SAN DIEGO, Calif.

Fed prosecutor may target media for marijuana ads

The chief federal prosecutor in San Diego is contemplating expanding a federal crackdown on the medical marijuana industry by going after newspapers, radio stations and other outlets that run advertisements for California’s pot dispensaries, her office told The Associated Press on Thursday.

U.S. Attorney Laura Duffy made the comments initially to California Watch, a project of the nonprofit Center for Investigative Journalism. They come a week after she and three other U.S. attorneys in California vowed to close medical marijuana businesses they deem questionable and single out people who rent buildings or land to the industry.

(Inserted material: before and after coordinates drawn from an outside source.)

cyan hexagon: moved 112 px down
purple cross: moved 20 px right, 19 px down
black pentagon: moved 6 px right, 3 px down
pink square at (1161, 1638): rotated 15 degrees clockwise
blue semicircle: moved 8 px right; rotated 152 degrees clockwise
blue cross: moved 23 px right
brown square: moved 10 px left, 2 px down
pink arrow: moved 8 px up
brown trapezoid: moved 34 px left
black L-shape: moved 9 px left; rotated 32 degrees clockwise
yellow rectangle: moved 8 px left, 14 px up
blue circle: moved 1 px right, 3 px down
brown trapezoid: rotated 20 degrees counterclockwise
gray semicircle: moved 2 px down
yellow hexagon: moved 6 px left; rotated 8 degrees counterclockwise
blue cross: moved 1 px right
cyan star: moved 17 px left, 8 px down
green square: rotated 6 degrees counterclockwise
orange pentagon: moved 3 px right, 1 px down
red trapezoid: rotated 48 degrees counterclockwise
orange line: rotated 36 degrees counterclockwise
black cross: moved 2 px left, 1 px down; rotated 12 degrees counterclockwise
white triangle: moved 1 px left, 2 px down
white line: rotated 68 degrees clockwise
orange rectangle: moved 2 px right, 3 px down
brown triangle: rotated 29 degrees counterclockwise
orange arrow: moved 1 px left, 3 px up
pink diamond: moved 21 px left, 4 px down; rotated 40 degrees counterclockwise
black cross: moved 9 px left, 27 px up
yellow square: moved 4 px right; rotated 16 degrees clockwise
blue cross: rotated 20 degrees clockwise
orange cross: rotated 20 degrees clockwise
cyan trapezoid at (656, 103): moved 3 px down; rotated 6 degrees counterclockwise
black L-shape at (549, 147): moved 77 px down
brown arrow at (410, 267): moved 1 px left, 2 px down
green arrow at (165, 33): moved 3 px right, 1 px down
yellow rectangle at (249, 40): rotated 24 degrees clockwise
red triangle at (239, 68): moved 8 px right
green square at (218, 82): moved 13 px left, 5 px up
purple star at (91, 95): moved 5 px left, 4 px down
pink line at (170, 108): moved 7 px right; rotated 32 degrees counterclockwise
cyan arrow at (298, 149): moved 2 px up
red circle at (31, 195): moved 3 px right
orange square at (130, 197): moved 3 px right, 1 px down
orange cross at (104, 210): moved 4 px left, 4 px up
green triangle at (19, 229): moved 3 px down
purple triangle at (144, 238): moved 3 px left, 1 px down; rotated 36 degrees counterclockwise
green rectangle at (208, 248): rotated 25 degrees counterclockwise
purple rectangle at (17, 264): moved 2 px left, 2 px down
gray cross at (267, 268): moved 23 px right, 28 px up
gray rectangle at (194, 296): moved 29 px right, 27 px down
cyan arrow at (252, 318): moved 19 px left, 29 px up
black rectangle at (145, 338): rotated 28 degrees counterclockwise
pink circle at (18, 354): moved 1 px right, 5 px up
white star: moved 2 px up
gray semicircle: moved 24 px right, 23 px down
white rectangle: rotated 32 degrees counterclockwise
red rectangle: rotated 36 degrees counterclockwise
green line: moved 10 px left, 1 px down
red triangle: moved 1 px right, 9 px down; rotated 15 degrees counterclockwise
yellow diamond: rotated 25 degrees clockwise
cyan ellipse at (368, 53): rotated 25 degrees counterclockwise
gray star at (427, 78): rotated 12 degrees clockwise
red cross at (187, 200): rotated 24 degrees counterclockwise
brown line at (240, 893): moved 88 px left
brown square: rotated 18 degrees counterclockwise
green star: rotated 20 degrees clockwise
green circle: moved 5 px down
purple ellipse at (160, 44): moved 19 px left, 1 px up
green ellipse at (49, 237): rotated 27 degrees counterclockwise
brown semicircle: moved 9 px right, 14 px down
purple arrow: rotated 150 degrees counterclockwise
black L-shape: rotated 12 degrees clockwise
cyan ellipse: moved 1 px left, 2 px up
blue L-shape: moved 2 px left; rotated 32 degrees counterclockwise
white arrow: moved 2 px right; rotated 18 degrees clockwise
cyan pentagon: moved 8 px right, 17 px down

“I’m not just seeing print advertising,” Duffy told California Watch. “I’m actually hearing radio and seeing TV advertising. It’s gone mainstream. Not only is it inappropriate — one has to wonder what kind of message we’re sending to our children — it’s against the law.”

WASHINGTON

Defense leaders: Military must be spared budget cuts

Defense leaders and members of Congress drew a line in the sand Thursday, saying the Pentagon must be spared from any budget cuts beyond an initial plan to slash at least $450 billion over the next 10 years.

The military, they said, must not take even deeper cuts — a looming threat if lawmakers fail to agree on $1.2 trillion in federal budget savings by Thanksgiving and instead allow automatic cuts to kick in.

Defense Secretary Leon Panetta said President Barack Obama shares his view that the Pentagon should be shielded from any additional budget cutting.

LOS ANGELES

Sleep expert says Jackson’s drug mix ‘recipe for disaster’

Dr. Conrad Murray’s use of a cocktail of drugs on Michael Jackson as he struggled to fall asleep on the day he died was a “recipe for disaster” and ultimately caused his death, a UCLA sleep therapy expert testified Thursday.

Dr. Nader Kamangar described Murray’s treatment as “unethical, disturbing and beyond comprehension.”

Under questioning by Murray’s attorney, J. Michael Flanagan, the witness was asked to tell jurors what he knew about the events of June 25, 2009, the day of Jackson’s death.

“To summarize, Mr. Jackson was receiving very inappropriate therapy in a home setting, receiving very potent therapies without monitoring,” Kamangar said.